I start off with the albums. There are all the familiar ones here, a lot of which I’ve got at home tucked away in my record box, which is taken out at appropriate opportunities and played to my heart’s content as part of the technicolor world of rhythm and soul, which is where I live my life. I flick through them and note one or two that I might think about adding to my collection, though the prices today are a little more than I’d intended to pay. If I spend this much, I won’t have anything left for the weekend. That wouldn’t do. It wouldn’t do at all. I just stick the prices at the back of my brain somewhere, for thinking about when I’ve looked through everything else that’s on offer.

I walk a few feet and start going through the singles. Once again, there are records here I have already plus a whole lot more that I dig hugely. I’m going through the dusty record boxes that have seen better days and clocking the bits and pieces of the great sixties and seventies beat revolution that’s the cornerstone of our collective being. I’ve not seen the lost forty-five yet, though. Not that I’ll know what I’m looking for. But, from what Jack says, that won’t matter. Like him, I’ll know it when I see it.

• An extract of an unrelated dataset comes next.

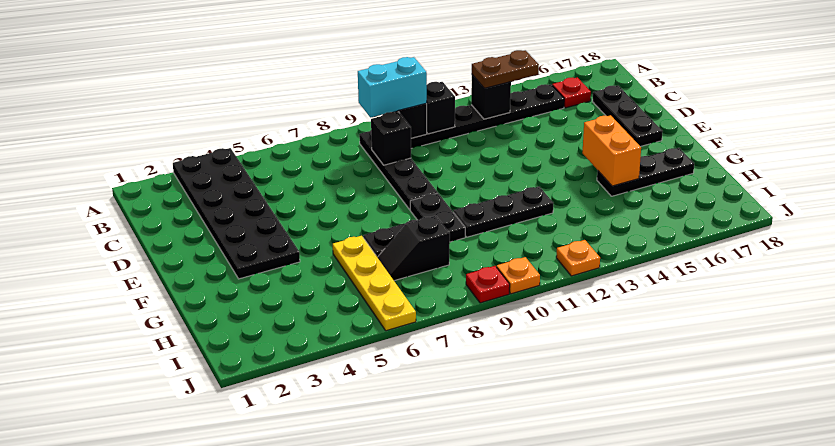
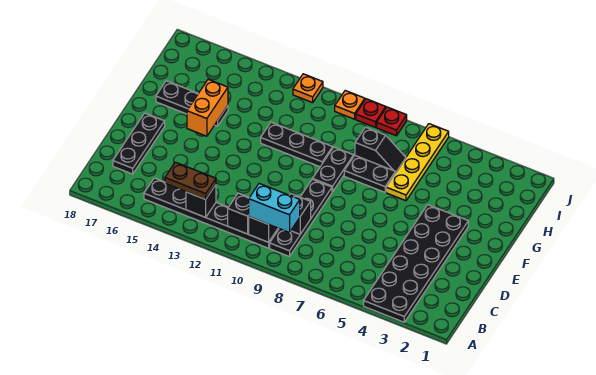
red 1x1 plate [552,77,591,108] -> red 1x1 plate moved to [377,107,407,136]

I smile to myself and look round. Will I know it when I see it? I don’t know. Though, in a sense, it doesn’t matter. Because my eyes have just been diverted a little and my mind’s registering what I’ve seen. It makes me think of the crucial influence of the fanzine writer in my life. Let’s put it this way. For my sins, until recently I’d never heard of a band called The Pink Shades who came, I think, from one of the Scandinavian countries, though it could have been somewhere else. But I’ve heard of them now. There was a piece on them in a fanzine I picked up the other day, which led me to check them out. They’re garage rock’s finest, in the bass, guitar, and drums tradition, with a little Hammond organ thrown in for good measure. File with Nuggets and the rest of the greats.

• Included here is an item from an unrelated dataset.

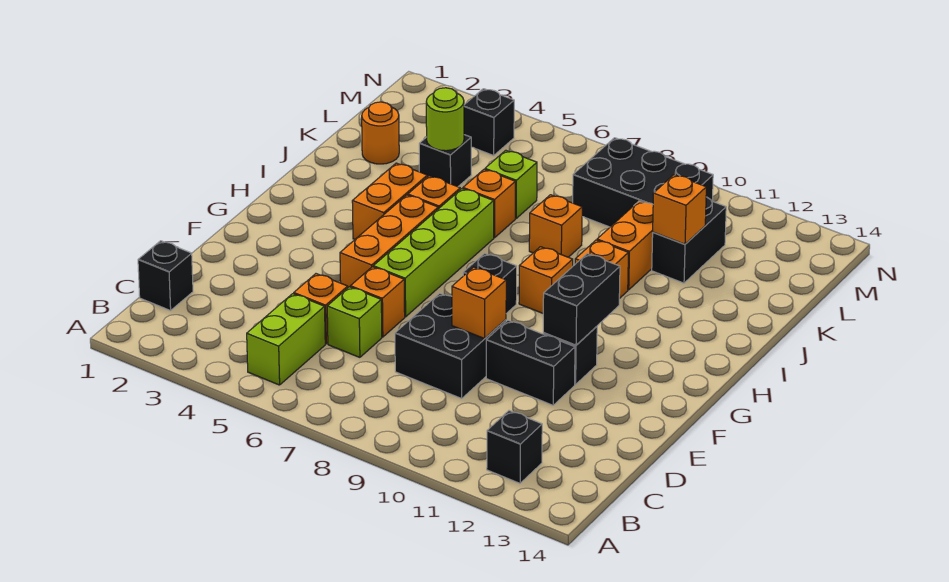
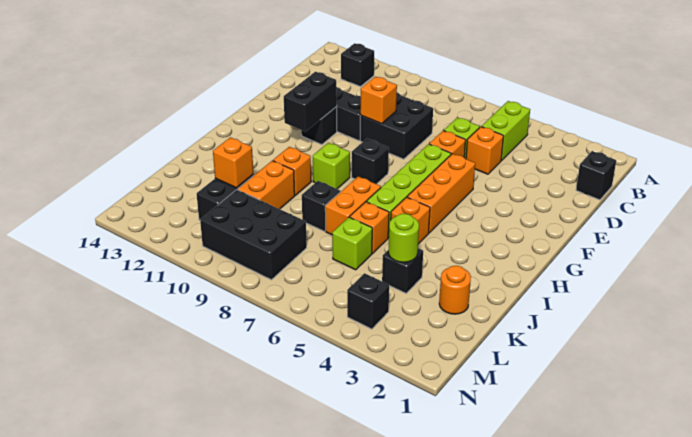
orange 1x2 brick [352,163,427,239] -> orange 1x2 brick moved to [325,176,381,235]
orange 1x1 brick [519,247,573,313] -> lime 1x1 brick [313,143,350,189]
orange 1x1 brick [529,195,582,257] -> black 1x1 brick [302,181,340,231]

So, you’ll understand my surprise as I’m standing here, going through the little pieces of black plastic, when it hits me, a single. It might as well have jumped out of the rack, started spinning round, and hit me between the eyes. Because it’s by them, The Pink Shades, the very same band I’ve been checking out. You could call them ‘my new favourite band’, if you wanted to. I take it out of the rack and have a look. It’s in a picture sleeve, five mop top-beat boys staring out at me with long fringes that fall over their faces and nearly cover their eyes, in roll necks and paisley and silk scarves. The single’s called Gonna Leave on the A side with All I Need on the b side and, as soon as I see it, spurred on by the article in the fanzine, I want it. I take the record out of the sleeve and give it a look. It’s fine, no scratches on it and not much dust so it’s well worth getting. I put it back in the sleeve and put it to one side. I need to check if there are any more that I want.

I flick through the rest of the records and there’s nothing that grabs my attention, not in this way. Maybe if I’d not seen that, there may have been others that would have drawn me in. But there aren’t. So I decide to leave it at this. I take the record to the counter and hand it to the guy and he smiles as he puts it in the bag. I’ve got taste and he knows it.

As I walk out of the shop with the record in my hand, I think to myself. I’ve been searching for the lost forty-five all my life.